Throwback Thursday on the KAMAD site will be a regular occurrence in the next year. As a motivational project, to make sure I am working on something, even in a week where I don't see a new film in a theater, I am going to post on movies from 1975. Along with 1984, this is one of my favorite years for movies and it is full of bittersweet memories as well. 1975 was my Senior Year in High School and my Freshman Year in College. The greatest film of the last 60 years came out in 1975, as well as dozens of great and not so great cinematic endeavors. Most of the films in this weekly series will have been seen in a theater in 1975, but there are several that I only caught up with later. I hope you all enjoy.
The Passenger
This film is one of my blind spots from 1975. I badly wanted to see it, but it played in limited engagements on the other side of town and I never made it over there to see it. I remember as a 17 year old kid, looking at the Calendar Section of the L.A. Times, wanting to catch up with this highly praised arthouse film, featuring Jack Nicolson. This came out the same year as "One Flew Over the Cuckoo's Nest", even though it had been filmed two years before the release.

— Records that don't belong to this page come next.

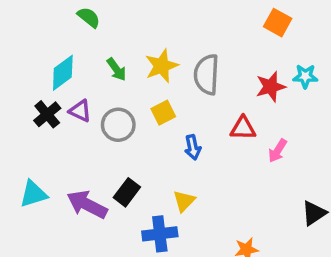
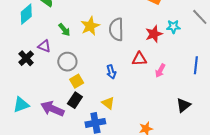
cyan diamond: (63, 73) -> (26, 14), moved
purple triangle: (80, 111) -> (44, 46), moved
yellow square: (163, 113) -> (77, 81), moved
yellow triangle: (184, 201) -> (108, 103), turned -32

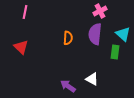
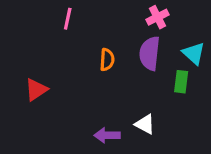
pink line: (25, 12) -> (68, 19), moved
red triangle: (21, 47) -> (36, 90), moved, turned 42
purple arrow: (68, 86) -> (107, 135), turned -35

I always thought it was some kind of thriller, but it turns out to be very different in tone than I was expecting. There is almost no violence in the film, except for two brief moments. One of those moments, disturbingly, is not a fictional killing, but was a filmed execution of a bank robber in the African country of Chad. It is shown as part of a documentary that Nicholson's character is supposed to be working on. The other moment of violence involves a single karate style kick to the head of a minor character in the film. There are two pivotal deaths in the story but both occur off screen, and they are not designed to create suspense and tension, that isn't really what the film is about.

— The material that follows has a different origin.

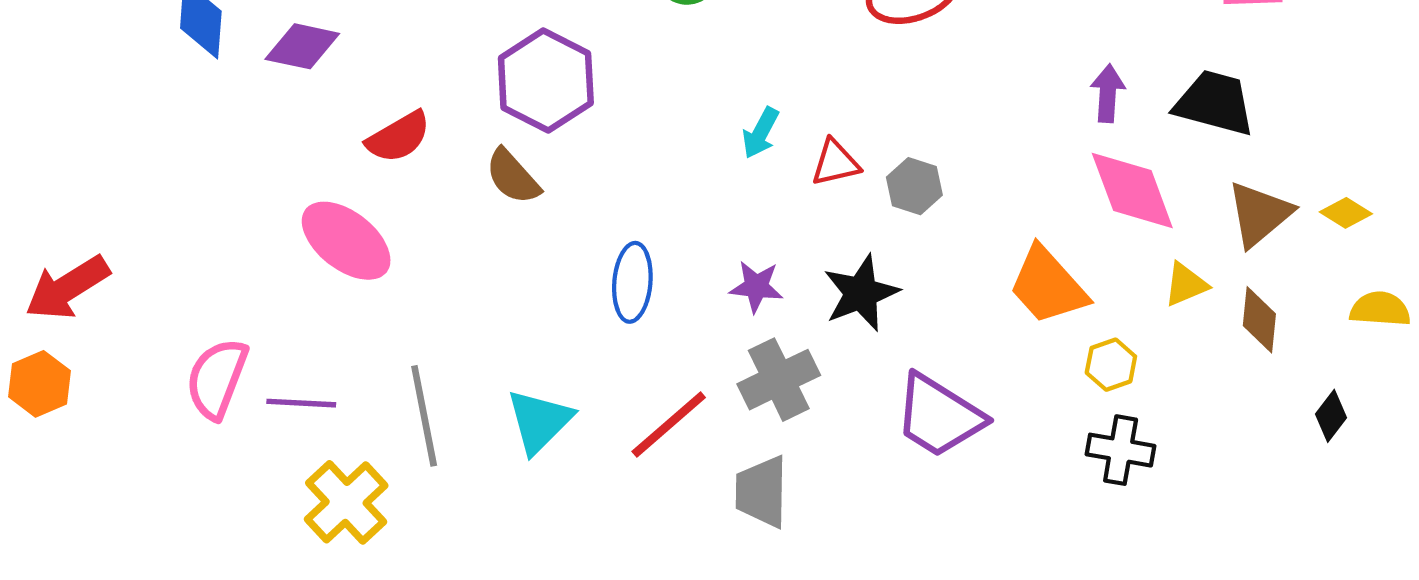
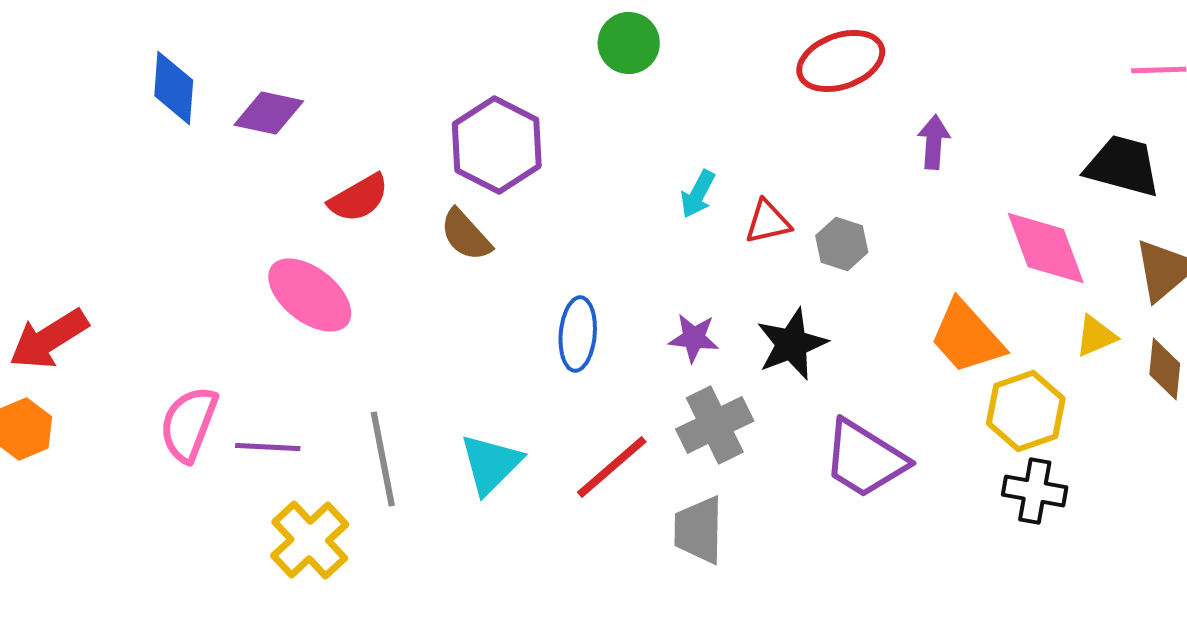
purple arrow: (1108, 93) -> (934, 142), moved
yellow hexagon: (1111, 365) -> (1026, 411), size x1.6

As I was watching the first half hour of the movie, I was worried about the pace of the film and the ambiguity of the events being shown. Eventually, most of the uncertainty about characters and their actions gets explained more clearly as the film moves on. The pace also starts to pick up when there is more dialogue. Nicholson plays a journalist, working on a story about conflict and civil war in Africa. In the 1970s, that seems to have been a constant problem, and it doesn't look like the world has changed that much in the intervening years. His character is David Locke, and he is struggling to connect with the fighters in the conflict, but does not seem to be getting anywhere. The metaphor of spinning your wheels is also visualized literally when his Land Rover gets stuck in the sand. Later, in some flashbacks, we see that his homelife is similarly stuck in the mud, and we get a sense that maybe he is looking for a new life. When a fellow resident at his hotel dies, Locke takes over his identity, a man named David Robertson. This changes his life, but maybe not for the better.

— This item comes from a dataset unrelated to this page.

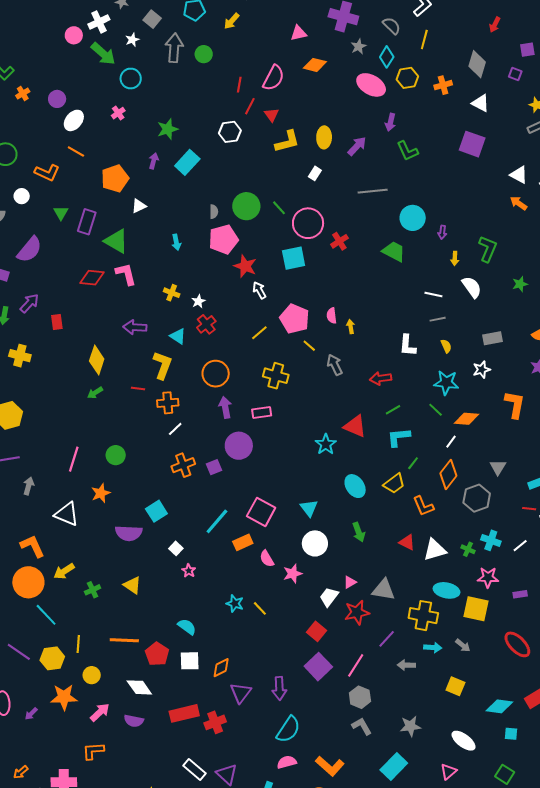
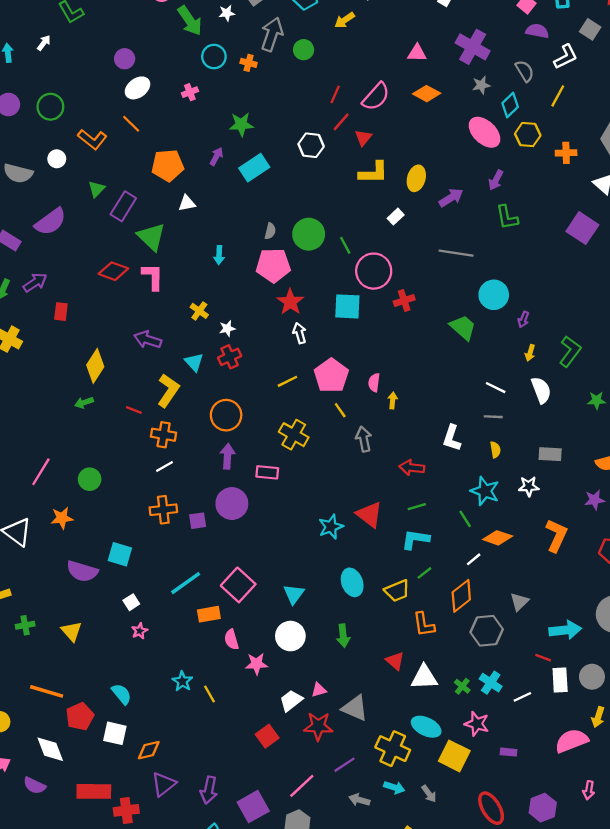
orange cross: (23, 94) -> (249, 63), moved, turned 32
cyan square: (156, 511) -> (120, 554), turned 35
purple square: (318, 667) -> (253, 807), moved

Audiences will have to fill in the blanks and suspend a great deal of disbelief, to accept that Nicholson is able to follow through on some of his new identity's plans. As I was watching, it seemed strange that the man who was so feckless in Africa, was able to bluff his way through with some dangerous types early in the film. It also turns out that his wife, who thinks he is dead, is a lot more determined than he imagined she would ever be. Without credit cards, or cell phone GPS data, she is able to track down Robertson across Europe. Spain must be a small country because they practically trip over one another in the lobby of a hotel, completely by accident.
Jack plays a disaffected man, seeking a new life, but he is still playing at someone else's life, and getting close to being burned by doing so. I suppose it is karma that brings him together with a similarly disaffected architecture student played by Maria Schneider. They don't quite fully commit to each other, but at times, their mutual presence gives each of them a few moments of pleasure in life that they are seemingly missing the rest of the time. Languid conversations in the car, hotel restaurant, or wherever they happen to be, make up the majority of the story in the second half of the film. There are a few chase scenes, but they are not shot like a thriller, so much as they just move us to the next obstacle.
All of the film is a set up for a seven minute shot at the end of the movie, where events play out in front of us and behind where we can see. Almost everyone is in a long shot, and it looks to have been done as a single continuous take. One of the things that is very noticeable in the film making, is the absence of a music score. All the events take place in a vert real world environment, that is not accentuated by movie techniques. Michelangelo Antonioni is the director, the only other film of his that I know I have seen is "Blow Up" and I think that movie does the same sort of thing.
One of the reasons that I had not caught up with the film was that for a number of years it was out of circulation. Nicholson himself acquired the home exhibition rights, and it was not until 2005, that the film became available, except for a very limited VHS release in the 80s. Antonioni was unhappy with several of the cuts he was required to make to bring the film in at a reasonable runtime. The leisurely pace of that opening section might have been a place to trim, and then maybe he could have kept scenes he thought were worthy later in the picture.
I would have preferred to have this film as physical media, but one of the reasons that it is this week's entry on the Throwback Thursday project is that I wanted to include it in my Lambcast Show this coming weekend, and the out of print discs that I could buy, could not be here in time for that show. So this is the first film that I have purchased, rather than simply renting, on a streaming platform. I hope it does not disappear when whoever now controls the video rights, decides to alter the arrangement. I don't know how much I might have appreciated the film in 1975. Probably I would have admired it, but not completely understood it. That is not too dissimilar from my current reaction, but I do think I can make a little more sense of it now that I am older.